Our due diligence reports are structured for decision-makers, not engineers. The executive summary leads with the bottom line: invest, invest with conditions, or pass. The risk matrix maps every finding to its impact (low, medium, high, critical) and its remediation cost (quick fix, moderate effort, significant investment). We estimate the total remediation cost in engineering months and dollars so investors can factor it into their valuation model.

We also provide a 90-day roadmap for the most critical findings. This serves two purposes: it gives the investor confidence that the risks are addressable, and it gives the portfolio company a concrete action plan if the investment proceeds. The roadmap is sequenced by risk priority, not engineering preference — the items that could cause a production outage or a compliance violation come first, regardless of how interesting the architecture improvements are.

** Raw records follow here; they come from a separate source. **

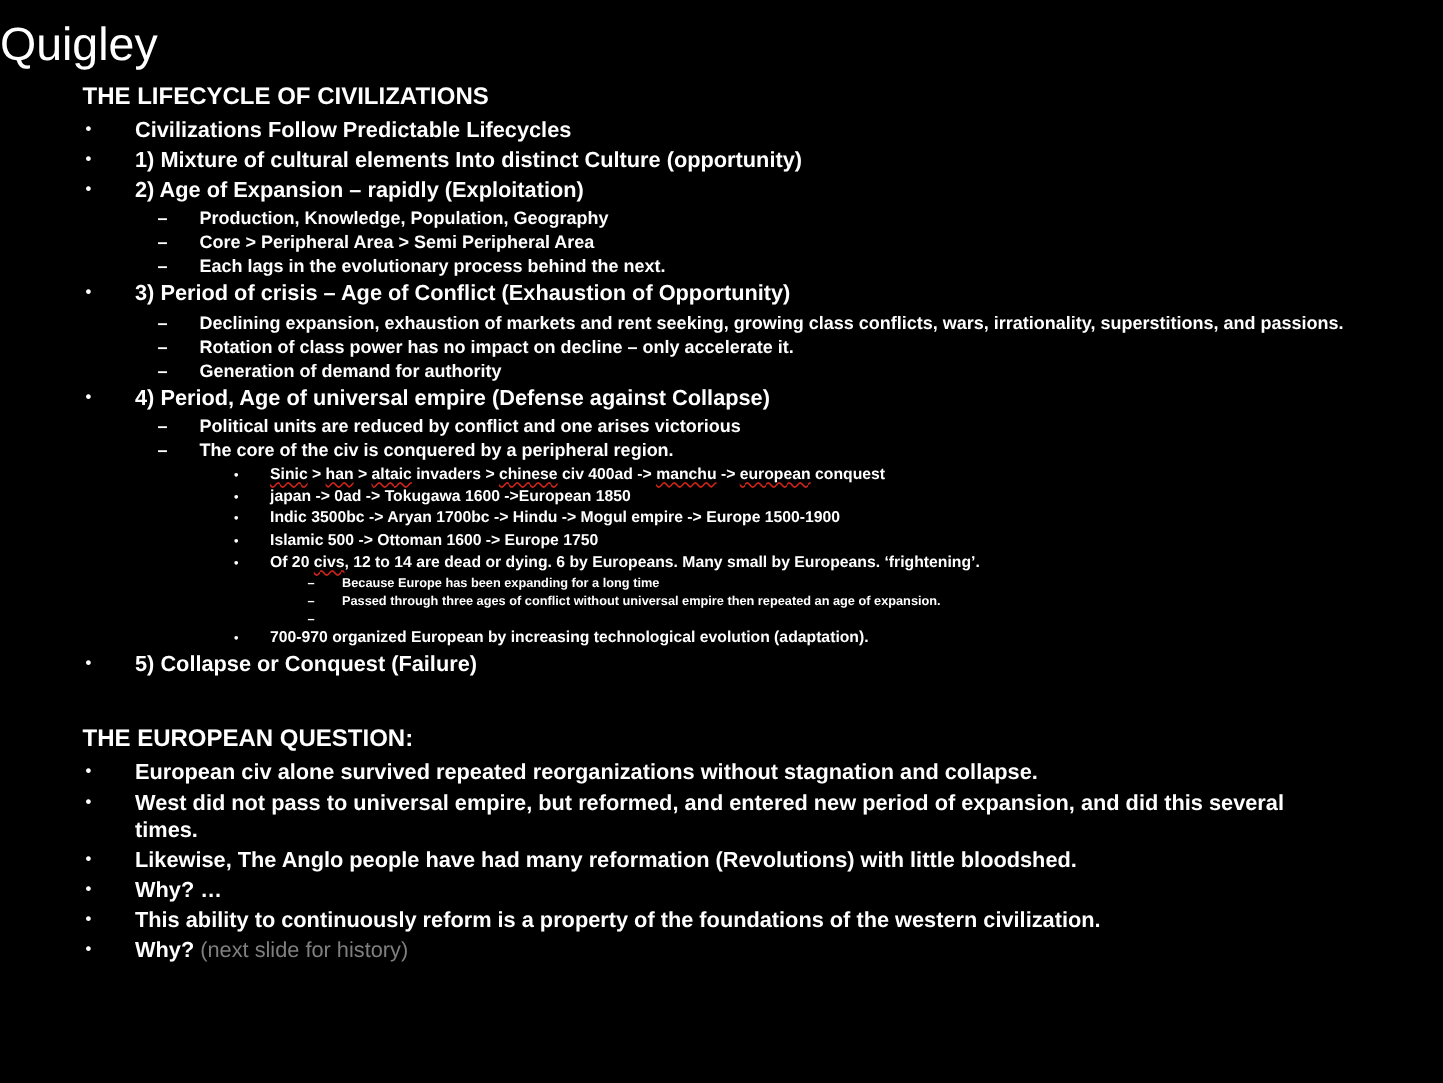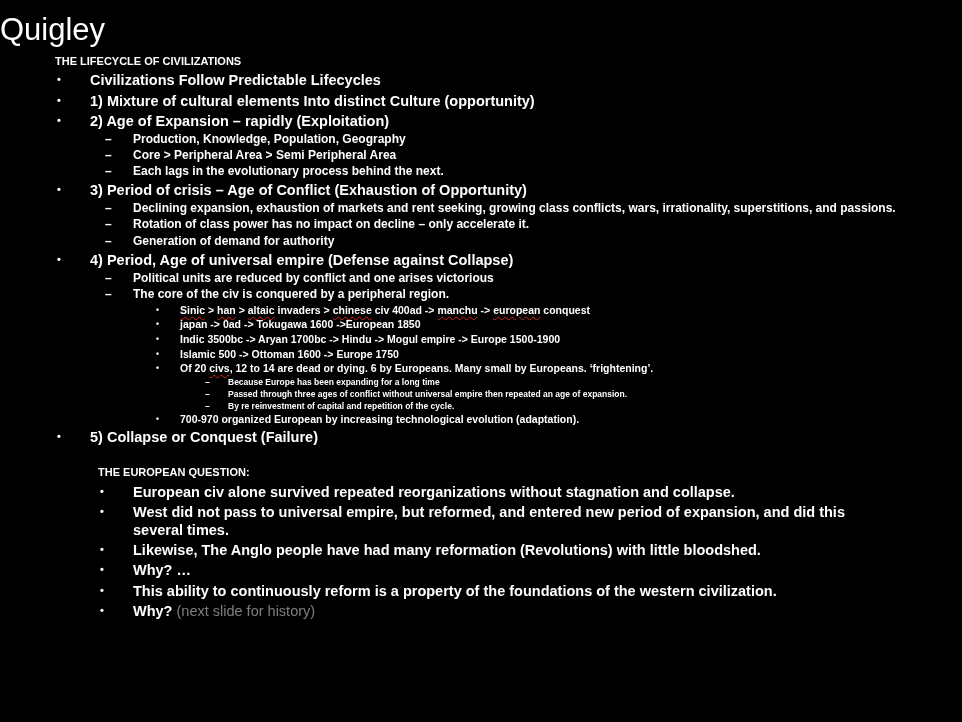--- a/index.html
+++ b/index.html
@@ -5,22 +5,22 @@
   html,body{margin:0;padding:0;background:#000;}
   body{
     width:962px;height:722px;overflow:hidden;
     font-family:"Liberation Sans",sans-serif;color:#fff;
   }
   .slide{position:relative;width:962px;height:722px;background:#000;box-sizing:border-box;padding-top:8px;}
   .title{
     text-align:left;font-size:31px;font-weight:400;line-height:1.15;
     margin:4px 0 7px 0;color:#fff;
   }
-  .heading{font-size:11px;font-weight:700;line-height:1.25;margin:0 0 3px 55px;}
-  .section-gap{margin-top:20px;padding-left:43px;}
+  .heading{font-size:16px;font-weight:700;line-height:1.25;margin:0 0 3px 55px;}
+  .section-gap{margin-top:31px;}
   .line{display:flex;line-height:1.25;}
   .marker{flex:none;text-align:left;}
   .text{flex:1 1 auto;}
   .lvl1{font-size:14.5px;font-weight:700;margin:2px 0;padding-left:57px;}
   .lvl1 .marker{width:33px;font-size:11px;padding-top:2px;}
   .lvl1 .text{padding-right:70px;}
   .lvl2{font-size:12px;font-weight:700;margin:1.2px 0;padding-left:105px;}
   .lvl2 .marker{width:28px;}
   .lvl2 .text{}
   .lvl3{font-size:10.5px;font-weight:700;margin:1.6px 0;padding-left:156px;}
@@ -121,21 +121,20 @@
         <div class="line lvl4">
           <span class="marker">–</span>
           <span class="text"><span>Because Europe has been expanding for a long time</span></span>
         </div>
         <div class="line lvl4">
           <span class="marker">–</span>
           <span class="text"><span>Passed through three ages of conflict without universal empire then repeated an age of expansion.</span></span>
         </div>
         <div class="line lvl4">
           <span class="marker">–</span>
-          <span class="text"><span>By re reinvestment of capital and repetition of the cycle.</span></span>
         </div>
         <div class="line lvl3">
           <span class="marker">•</span>
           <span class="text"><span>700-970 organized European by increasing technological evolution (adaptation).</span></span>
         </div>
         <div class="line lvl1">
           <span class="marker">•</span>
           <span class="text"><span>5) Collapse or Conquest (Failure)</span></span>
         </div>
       </div>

Assessment Outcomes Across Our Last 80+ Engagements

34%

Received unconditional invest recommendation with minor findings only

48%

Invest with conditions: specific technical remediation required post-close

18%

Pass recommendation: critical risks that would require fundamental rebuilds

Technical due diligence is not about finding perfect code — it does not exist. It is about understanding the technical risk profile of an investment and ensuring that the engineering team has the capability and the culture to address identified issues. The best companies we evaluate do not have zero debt or perfect architecture. They have teams that understand their technical landscape, manage their debt intentionally, and build systems that can evolve as the business grows. That is what we look for, and that is what we report on.